Excerpted text |
※

By unknown | Dec 27, 2007 | COMMENTS [ 0 ]



Owners of small businesses struggle to maintain adequate cash flows for their businesses.

South Africans have a culture of spending freely in December, fuelled by the holiday season. This leaves consumers broke and makes it hard for entrepreneurs to cover the tough months of January to March.

Few buyers have much cash after the holidays, which hurts entrepreneurs in the pocket. Many businesses go under during these tough months.

Understanding and managing your company's cash flow properly will help you measure the amount of cash on hand and prepare for shortfalls in the future.

Here is a quick guide to managing cash flow.

l Do the mathematics. Cash flow is the movement of money in and out of a business. Cash inflow is the movement of money into your business, and most likely comes from the sale of goods or services to your customers.

Cash outflow is the movement of money out of your business, and is generally the result of paying expenses. By projecting the inflow and outflow of your business's cash, you can determine the amount of money that will be available in a designated period.

l Prepare a simple profit-and-loss statement. Your business plan should contain several financial statements. If you are just starting up business, base your estimates of cash inflow and outflow on the revenues and expenses listed in your profit-and-loss statements. Complete your profit-and-loss statement before completing your cash-flow statement. Over time, you will base cash inflows and outflows on historical data.

l Develop a cash-flow statement for your financial inflows and outflows. A cash-flow statement measures the flow of cash over time. During your first year in business you should include a month-by-month cash flow statement in your business plan. If you're seeking a loan, an important feature of your cash flow statement is that it will show the lender exactly how you intend to afford making loan payments.

l Selecting a business structure is one of the most important decisions business owners make, with wide implications for their financial success. Business structure affects the safety of personal assets, taxation and smooth continuation of the business if its ownership changes.

Many businesses start out as sole proprietorships, partnerships or closed corporations. These structures provide management flexibility.

The primary risk to sole proprietors or partners is personal liability for company debts. So many business owners opt to incorporate or form a limited liability company to protect their families and financial interests.

The business may change its structure at any time. Consider these five critical issues when selecting or reselecting your business structure.

※

Supplied material |
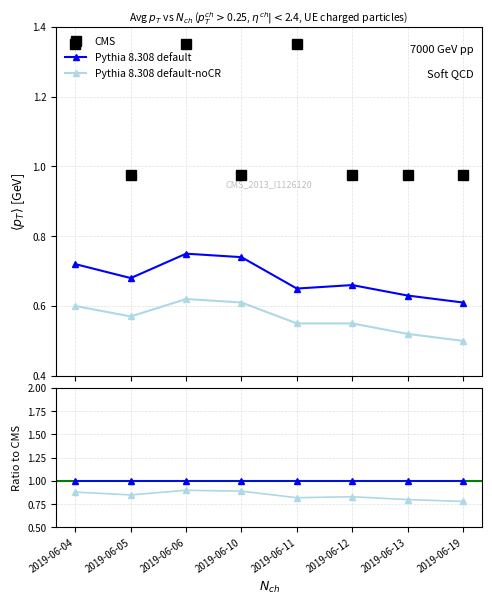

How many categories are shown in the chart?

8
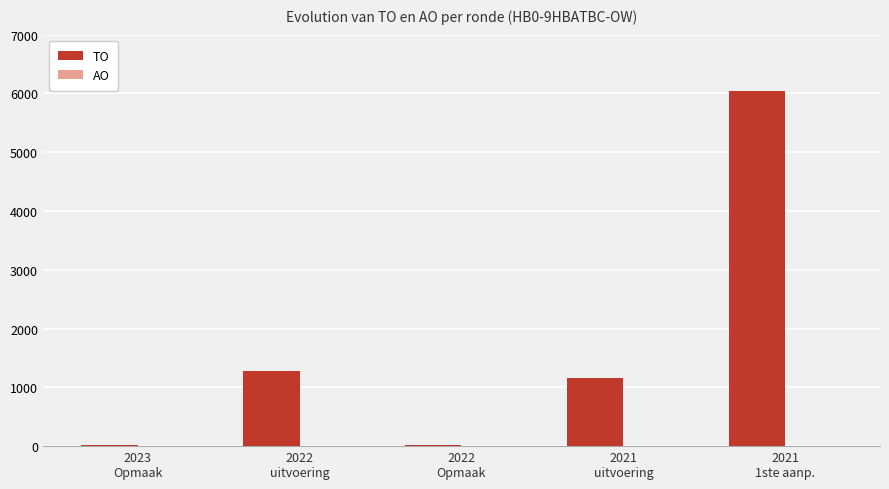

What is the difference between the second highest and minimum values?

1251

※

About this task | Carry on the article about small-business cash flow and business structure from its final sentence.

Response |
l Protect your personal assets. Sole proprietors, partners or closed corporations face unlimited personal liability for business debts or lawsuits against their company. Creditors can attach homes, cars, savings or other personal assets.

l Incorporating or forming a limited liability company helps separate your personal identity from your business identity. A corporation's shareholders or limited liability company members can lose only the money they put into the company.

l Pass-through taxation is another issue that affects sole proprietors, partners and closed corporations. The company's profits and losses pass directly to their personal tax returns.

For corporations, profits are taxed, then the profits that are distributed to shareholders as dividends are taxed again on the personal level. This double taxation can be avoided while still enjoying the benefits of personal asset protection by forming a limited liability company or by electing to form an S corporation. S corporations and limited liability companies are taxed like partnerships.

l Tax-deductible employee benefits will also affect which business structure you choose. Incorporating or forming a limited liability company usually provides tax-deductible benefits for you and your employees, an advantage that sole proprietors and partners do not typically enjoy.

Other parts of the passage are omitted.